La calle era nuestra. El pueblo era nuestro único universo. Los niños de otras calles eran intrusos, al igual que nosotros en las de ellos. De vez en cuando espiaban desde la esquina y emprendían la huida cuando se sabían descubiertos, para refugiarse en su propia calle.

Alguien decidió en aras del progreso, que aquella calle, que aquel pueblo entero no merecía sobrevivir. Como si progresar llevara implícito la destrucción de todo aquello que fuimos una vez, para dejarnos sin historia. Un día nos marchamos de allí para que el agua lo inundase todo; para que nuestra historia quedara sumergida con nuestra calle y así también una parte importante de nuestras vidas. Para los niños significaba toda una aventura y no comprendían las lágrimas de los ancianos al echar la vista atrás; ellos quedaban despojados de sus recuerdos, con la misma crueldad que puede hacerlo la maldita enfermedad.

A veces, todavía puede contemplarse la parte superior de la torre de la iglesia.

Aún conservo mi carnet de identidad con el nombre de mi pueblo y de la calle donde nací. Supongo que si ahora me enviara una carta a mí misma, ésta vagaría por toda la eternidad de oficina en oficina o terminaría arrumbada hasta el fin de los tiempos en el cajón de las cosas que nunca tuvieron un destino definido.

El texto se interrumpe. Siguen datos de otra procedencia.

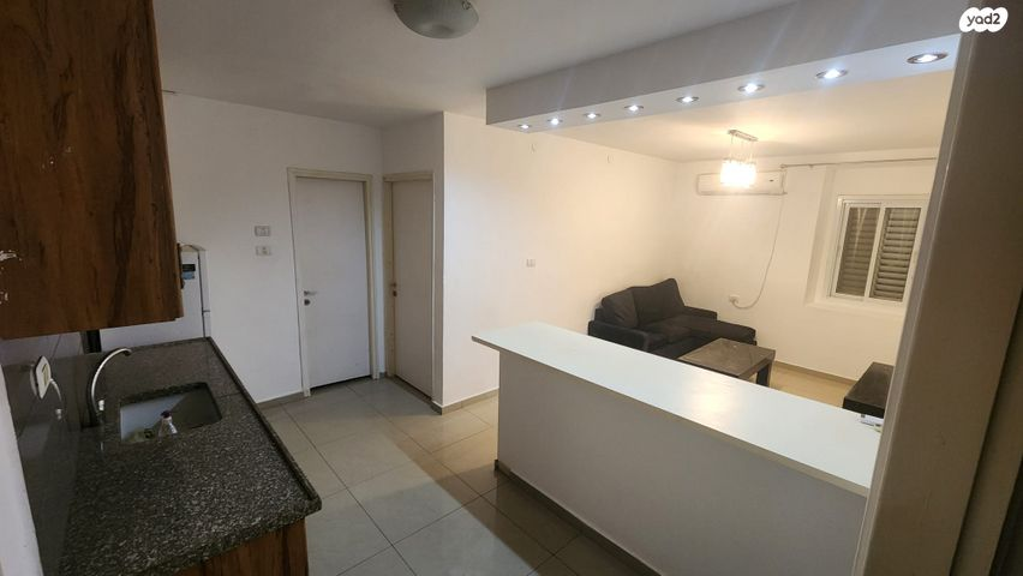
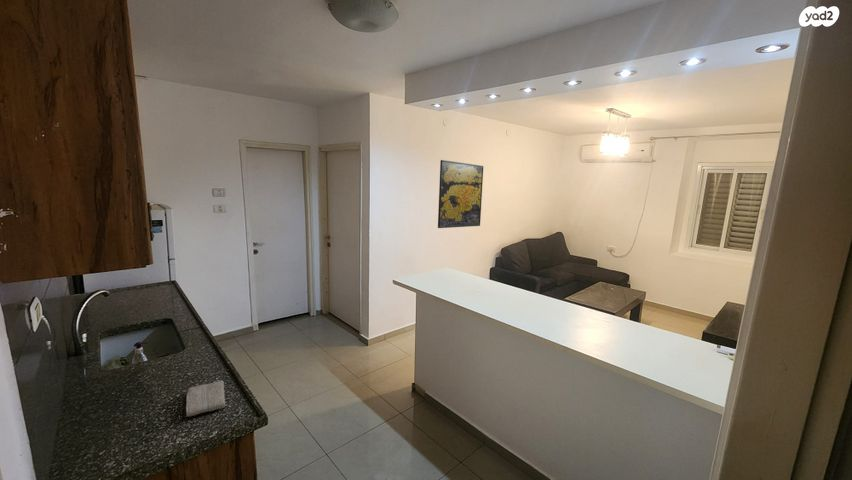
+ washcloth [185,380,226,417]
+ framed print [437,159,484,229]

El progreso destruyó a María La Bruja y sus colonias, a Amador y sus nerviosos jamones, a Antonio el de las bicicletas, al Loco con sus colillas, al Inglés, y a todos los demás que nunca volvimos a ser los de antes. El progreso también acabó con mi pueblo dejándome para siempre ese sentimiento de nostalgia, privándome así de la emoción que se siente al volver a pasear por las calles de nuestra infancia.